Fleischman and other medical experts say there are a number of reasons doctors and mothers are choosing C-section delivery - and not all of them stem from medical necessity, the health of the mother or infant.
One reason is legal, said Dr. Mitch Katz, director of the San Francisco Department of Public Health. Some doctors are recommending a C-section at the first hint of problems, seeing early surgical delivery as a safer bet than waiting for natural labor.
"Almost any negative outcome of a baby is cause for malpractice, whether or not the doctor has done everything right," Katz said. "If our medical system punishes physicians for not doing a C-section ... then doctors are going to do more C-sections."
In other cases, doctors and mothers are choosing a C-section for scheduling - to make sure the baby is born while the mother's family is in town to help care for the newborn, or even to avoid conflicting with the doctor's planned Thanksgiving celebration.
"I'm not saying that's pervasive," Fleischman said. "But I am saying that there are times when convenience is part of the decision-making process, and that really shouldn't be."
Cavalier about C-sectionsUnfortunately, Caughey said, some medical professionals have become "cavalier" about C-sections. Many may be unlikely to deliver a baby at 36 weeks, he said, but some may see little problem in delivering at 37 weeks - short of the 39 weeks recommended by the American College of Obstetricians and Gynecologists.
"Thirty-nine weeks is a really good gestational age to achieve," Caughey said. "At 37 weeks the outcomes were worse than 39 weeks. They both were considered term births, but it's better to be a 39-week baby than a 37-week baby."
About 30 percent of fetal brain growth happens in the last five weeks of pregnancy, Fleischman said, and babies born preterm are more likely to die in the first week or year and may have trouble with breathing or feeding. Studies suggest that babies delivered in late preterm suffer consequences in the form of poor math and English performance, have increased need for special education and - according to one study in Sweden - may earn less later in life.
"Every baby should be born at the right time," he said. "We don't know how many cesarean sections are the right number. But we do know that every induced and cesarean (birth) should be done for the right reason."

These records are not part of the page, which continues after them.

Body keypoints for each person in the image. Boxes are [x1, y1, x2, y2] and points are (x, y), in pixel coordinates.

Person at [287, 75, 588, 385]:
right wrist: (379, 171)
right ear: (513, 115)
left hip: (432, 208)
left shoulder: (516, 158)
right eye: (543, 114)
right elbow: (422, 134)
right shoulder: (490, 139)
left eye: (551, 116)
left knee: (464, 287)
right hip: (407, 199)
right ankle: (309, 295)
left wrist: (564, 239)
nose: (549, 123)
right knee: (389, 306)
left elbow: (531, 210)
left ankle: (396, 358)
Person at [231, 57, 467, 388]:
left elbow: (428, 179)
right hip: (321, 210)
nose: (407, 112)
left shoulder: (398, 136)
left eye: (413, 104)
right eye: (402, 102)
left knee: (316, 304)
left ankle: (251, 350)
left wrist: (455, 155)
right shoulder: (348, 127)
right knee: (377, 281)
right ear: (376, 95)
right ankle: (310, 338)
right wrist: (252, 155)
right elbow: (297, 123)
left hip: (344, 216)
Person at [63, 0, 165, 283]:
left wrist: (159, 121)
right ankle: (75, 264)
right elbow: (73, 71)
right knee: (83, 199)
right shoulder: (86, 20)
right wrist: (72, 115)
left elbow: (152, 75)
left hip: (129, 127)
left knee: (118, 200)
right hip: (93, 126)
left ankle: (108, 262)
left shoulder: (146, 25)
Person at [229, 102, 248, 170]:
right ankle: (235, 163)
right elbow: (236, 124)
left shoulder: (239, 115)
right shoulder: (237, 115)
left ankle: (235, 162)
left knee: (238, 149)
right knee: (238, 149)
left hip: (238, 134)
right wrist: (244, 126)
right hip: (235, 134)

The March of Dimes has begun a petition drive pushing for more federal support for prematurity-related research, for expanded access to health care and smoking cessation programs for expectant mothers, and for encouraging hospitals to assess C-sections that occur before 39 weeks.

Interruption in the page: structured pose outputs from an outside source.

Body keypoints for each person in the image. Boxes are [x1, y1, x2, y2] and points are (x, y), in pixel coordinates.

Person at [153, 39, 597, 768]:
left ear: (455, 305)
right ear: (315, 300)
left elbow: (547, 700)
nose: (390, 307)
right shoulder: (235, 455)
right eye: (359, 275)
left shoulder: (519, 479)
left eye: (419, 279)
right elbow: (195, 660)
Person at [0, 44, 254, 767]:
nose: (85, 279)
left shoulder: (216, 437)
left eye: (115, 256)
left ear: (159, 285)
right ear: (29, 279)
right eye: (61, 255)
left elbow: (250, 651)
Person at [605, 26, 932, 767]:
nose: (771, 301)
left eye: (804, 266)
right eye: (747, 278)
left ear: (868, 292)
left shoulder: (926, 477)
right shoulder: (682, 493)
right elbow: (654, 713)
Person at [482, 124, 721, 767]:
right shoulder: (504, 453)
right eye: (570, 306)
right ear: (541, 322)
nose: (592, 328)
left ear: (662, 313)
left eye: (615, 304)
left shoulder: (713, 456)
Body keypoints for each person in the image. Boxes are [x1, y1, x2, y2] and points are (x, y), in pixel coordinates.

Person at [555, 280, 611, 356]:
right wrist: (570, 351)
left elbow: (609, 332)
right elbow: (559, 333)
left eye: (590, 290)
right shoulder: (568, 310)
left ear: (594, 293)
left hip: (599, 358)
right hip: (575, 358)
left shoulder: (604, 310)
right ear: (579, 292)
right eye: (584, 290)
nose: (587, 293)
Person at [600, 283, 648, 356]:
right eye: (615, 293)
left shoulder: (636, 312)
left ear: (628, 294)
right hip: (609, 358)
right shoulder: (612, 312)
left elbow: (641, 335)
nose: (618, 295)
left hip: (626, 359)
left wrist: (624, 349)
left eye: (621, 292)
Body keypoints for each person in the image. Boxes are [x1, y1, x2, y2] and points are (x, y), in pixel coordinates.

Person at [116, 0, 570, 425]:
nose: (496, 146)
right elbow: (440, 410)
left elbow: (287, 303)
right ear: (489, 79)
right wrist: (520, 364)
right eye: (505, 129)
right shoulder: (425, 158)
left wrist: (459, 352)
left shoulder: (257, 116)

But one of the main goals of the organization's ongoing campaign, Fleischman said, is to make sure doctors and mothers are having detailed and informed conversations about delivery options well before the baby is born.
"Women are also part of this equation, and we're trying to empower women with information," he said.

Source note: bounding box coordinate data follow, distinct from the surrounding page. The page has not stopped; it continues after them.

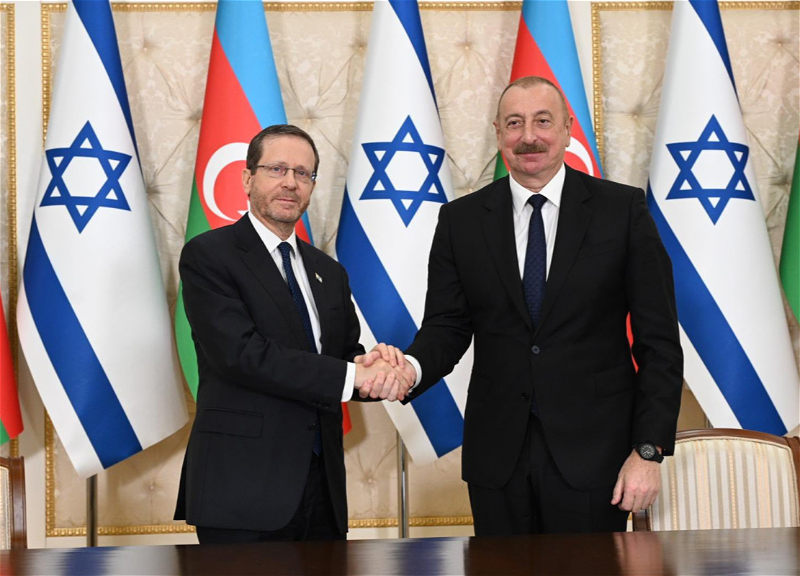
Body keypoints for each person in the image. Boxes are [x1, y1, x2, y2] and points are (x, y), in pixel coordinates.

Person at [365, 76, 683, 535]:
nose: (528, 136)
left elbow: (659, 344)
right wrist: (408, 369)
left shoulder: (622, 211)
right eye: (514, 123)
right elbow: (447, 328)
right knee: (499, 569)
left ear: (568, 129)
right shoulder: (461, 220)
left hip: (596, 455)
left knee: (589, 570)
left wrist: (648, 451)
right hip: (498, 457)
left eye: (542, 121)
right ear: (498, 133)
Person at [174, 124, 410, 544]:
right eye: (277, 169)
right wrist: (351, 374)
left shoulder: (329, 272)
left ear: (312, 186)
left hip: (322, 488)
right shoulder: (209, 255)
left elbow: (340, 360)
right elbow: (241, 355)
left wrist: (371, 368)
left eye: (303, 173)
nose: (290, 182)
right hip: (241, 488)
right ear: (247, 179)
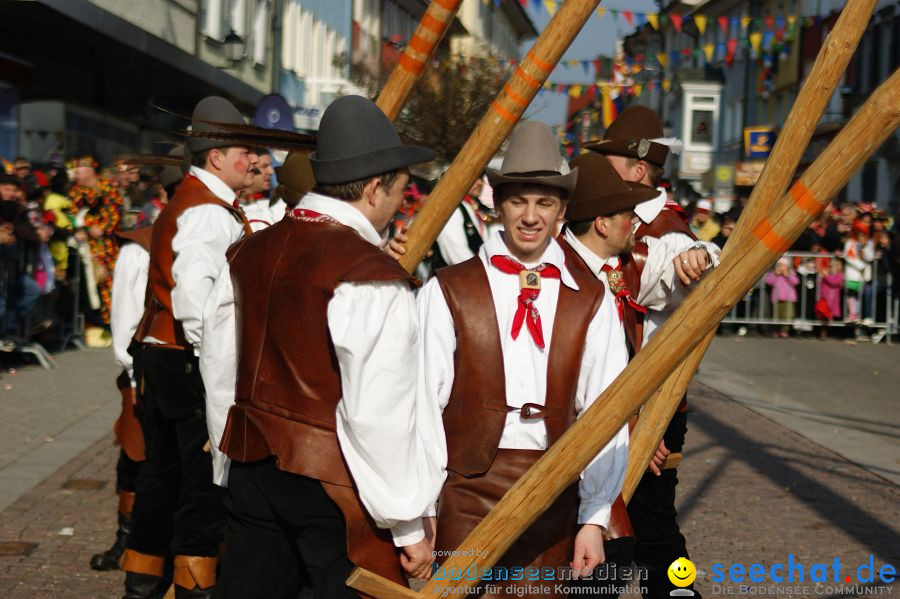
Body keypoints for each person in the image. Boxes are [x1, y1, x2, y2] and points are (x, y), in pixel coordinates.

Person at [202, 95, 444, 598]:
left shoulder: (248, 250)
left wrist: (228, 465)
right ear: (376, 187)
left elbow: (218, 367)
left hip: (251, 468)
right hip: (333, 490)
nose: (403, 201)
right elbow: (378, 414)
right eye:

Laguana, whose 6-month-old baby is thriving, said she has no regrets about her choice and believes the final decision of how to deliver should remain firmly with mothers. But she said that she would encourage many women to deliver vaginally, and that it is important for mothers to know enough to make the right decisions.
"I feel like moms need to choose what the right route is, but obviously not all moms are well read or well educated, so they look to the medical world for advice," she said. "The most important thing, in my opinion, is the baby comes out happy and healthy."